# [TASK DIRECTIONS]
Return all the entries word for word, minus the pictures.

**** RECORDS SHOWN ****

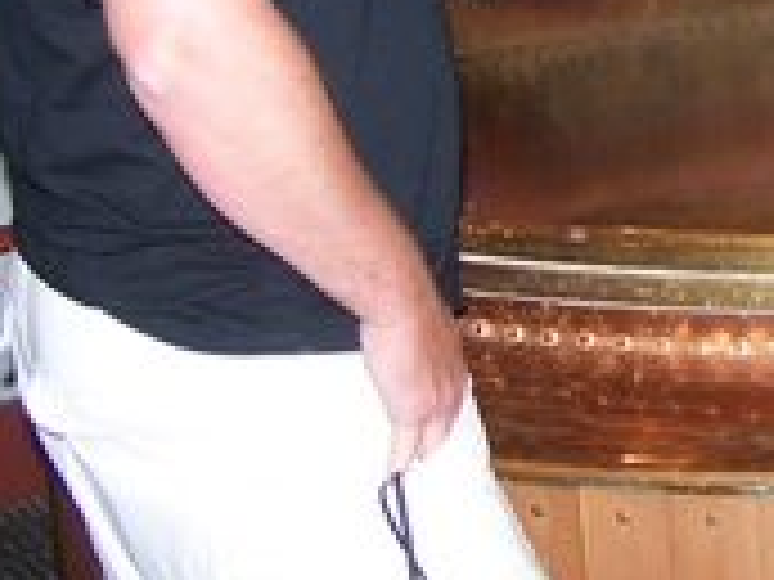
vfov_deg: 12.8
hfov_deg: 16.4
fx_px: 2549
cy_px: -58
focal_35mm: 114
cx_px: 974
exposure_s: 1/60
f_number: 2.8
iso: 140
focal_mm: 6.3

****

# [RESULT FOR THIS TASK]
vfov_deg: 12.8
hfov_deg: 16.4
fx_px: 2549
cy_px: -58
focal_35mm: 114
cx_px: 974
exposure_s: 1/60
f_number: 2.8
iso: 140
focal_mm: 6.3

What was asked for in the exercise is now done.